Vigilance également pour Alexandre Miramont, propriétaire de 30 ha à Salles-d’Aude, dans l’Aude. Affecté par la sécheresse l’an passé, « je n’avais pas connu de pression, confie-t-il. Cette année, en revanche, j’observe par endroits des taches sur feuilles ». Lui aussi, pourtant, a entamé les traitements tôt, dès le 22 avril, à trois feuilles étalées. Il les a ensuite renouvelés tous les douze jours, en alternant entre produits pénétrants et systémiques, qu’il a appliqués à 75 % de la dose. La semaine du 26 mai, il s’apprêtait à effectuer le quatrième. « Pour le moment, tout est sous contrôle, ajoute-t-il. Mais il ne faut pas lâcher la bride, d’autant qu’il y a de l’herbe dans les parcelles car à cause de la pluie, nous n’avons pas pu passer pour travailler les sols. »

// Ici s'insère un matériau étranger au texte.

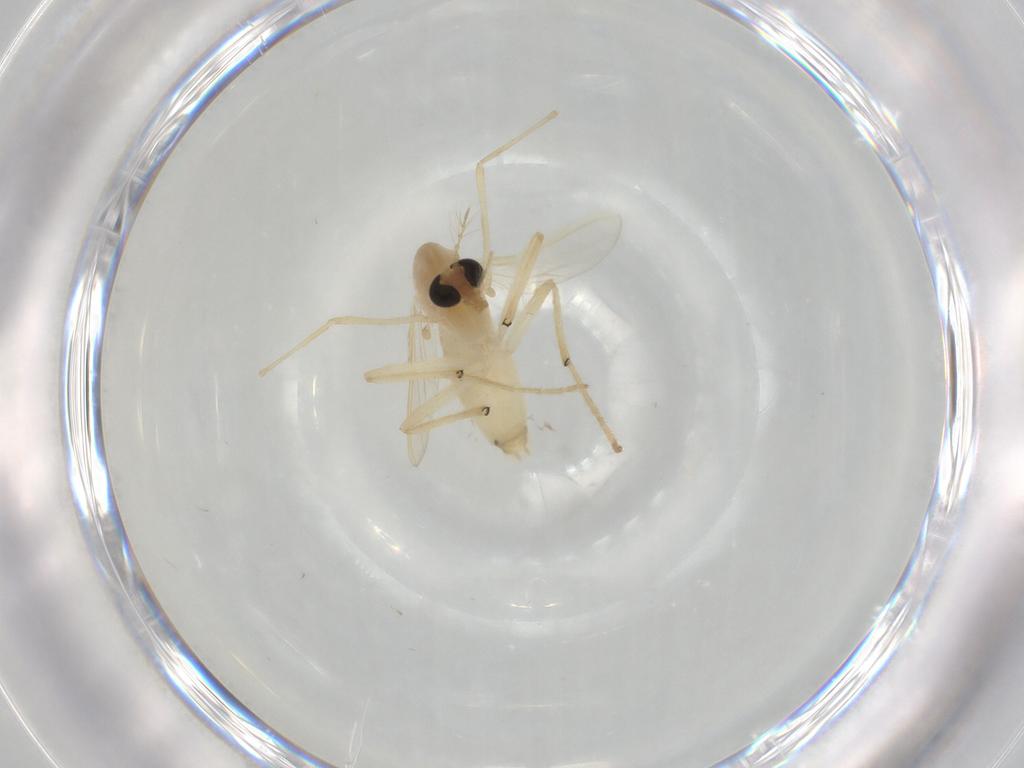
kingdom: Animalia
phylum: Arthropoda
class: Insecta
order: Diptera
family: Chironomidae
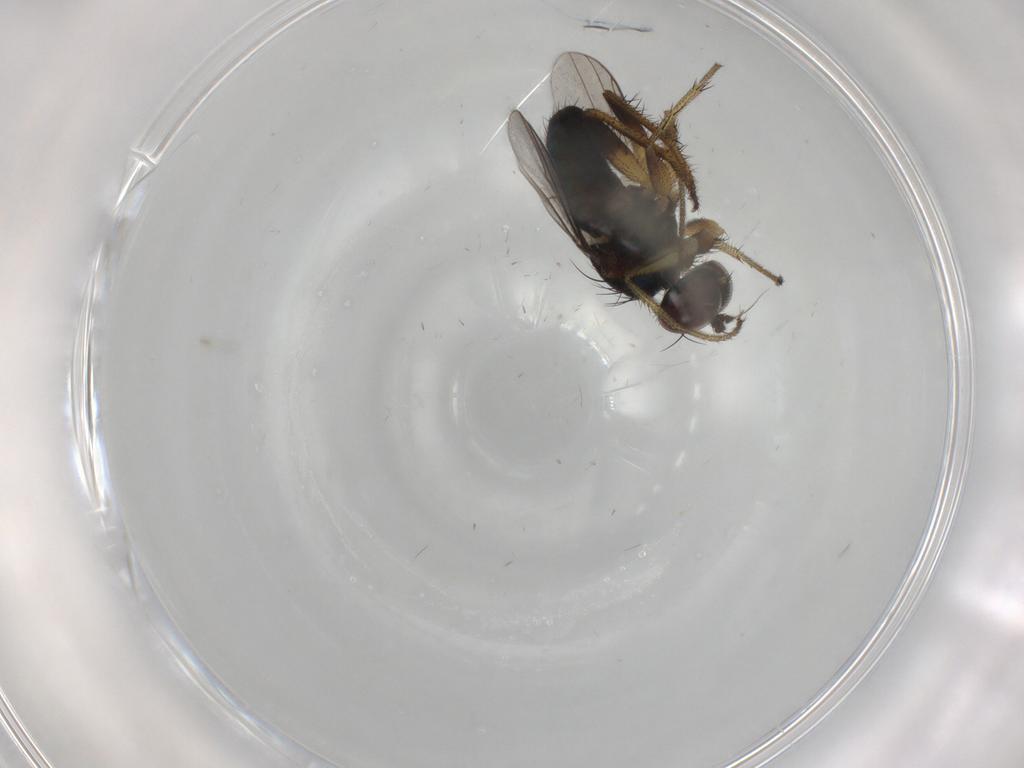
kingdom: Animalia
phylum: Arthropoda
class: Insecta
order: Diptera
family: Dolichopodidae
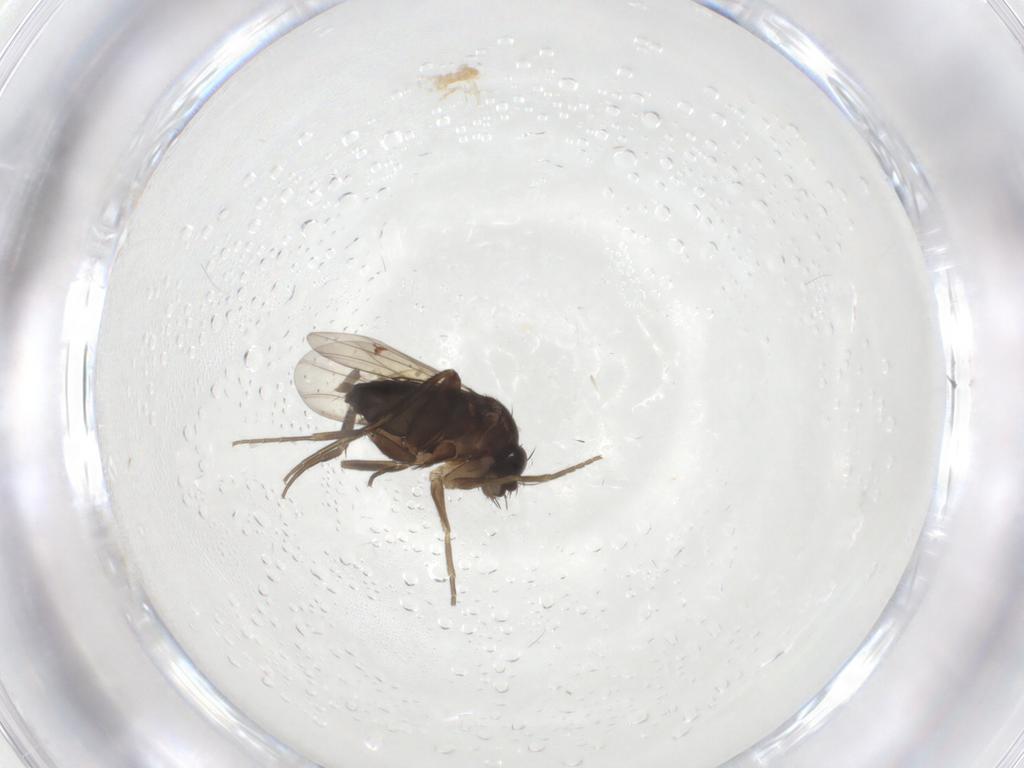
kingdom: Animalia
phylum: Arthropoda
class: Insecta
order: Diptera
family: Phoridae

« C’est le monde à l’envers », clame de son côté Georges Assens, propriétaire du Clos de La Madeleine, 75 ha à Perpignan, dans les Pyrénées-Orientales. « L’an passé, nous avons fait une petite récolte à cause du manque d’eau, nos plus vieilles vignes en sont mortes, relate-t-il. Cette année, c’est humide en permanence et le mildiou en profite pour s’installer. Nous en avons repéré sur feuilles et sur grappes à certains endroits. C’est encore limité. » Après un premier traitement à la bouillie bordelaise et au soufre mouillable, le 12 avril, au stade trois feuilles étalées, il a de suite resserré les cadences. « Habituellement, nous attendons douze jours pour renouveler, cette année, nous avons réduit à sept jours. » Et il a opté pour des produits systémiques et pénétrants en alternance, appliqués à pleine dose. Le vent s’étant levé depuis le 20 mai, il compte désormais sur cet allié pour assécher le mildiou.

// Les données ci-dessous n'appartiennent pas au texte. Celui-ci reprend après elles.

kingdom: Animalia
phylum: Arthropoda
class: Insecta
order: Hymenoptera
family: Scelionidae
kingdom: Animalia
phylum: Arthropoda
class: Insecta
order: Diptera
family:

À défaut de drones, c’est leur espoir que les vignerons varois ont vu s’envoler. Après les pluies diluviennes qui se sont abattues sur le département le 20 mai, les pouvoirs publics ont bien publié un arrêté interministériel les autorisant à traiter par drones les vignes rendues inaccessibles. Et ce, à peine cinq jours après le drame. Sauf que l’unique produit autorisé pour effectuer ce traitement, la bouillie bordelaise RSR Disperss… n’était alors pas disponible chez les distributeurs. Dépités, les vignerons de la seule commune ayant bénéficié de cette mesure, Bormes-les-Mimosas, ont donc dû renoncer aux drones, après avoir passé plusieurs jours à lutter pour obtenir cette dérogation.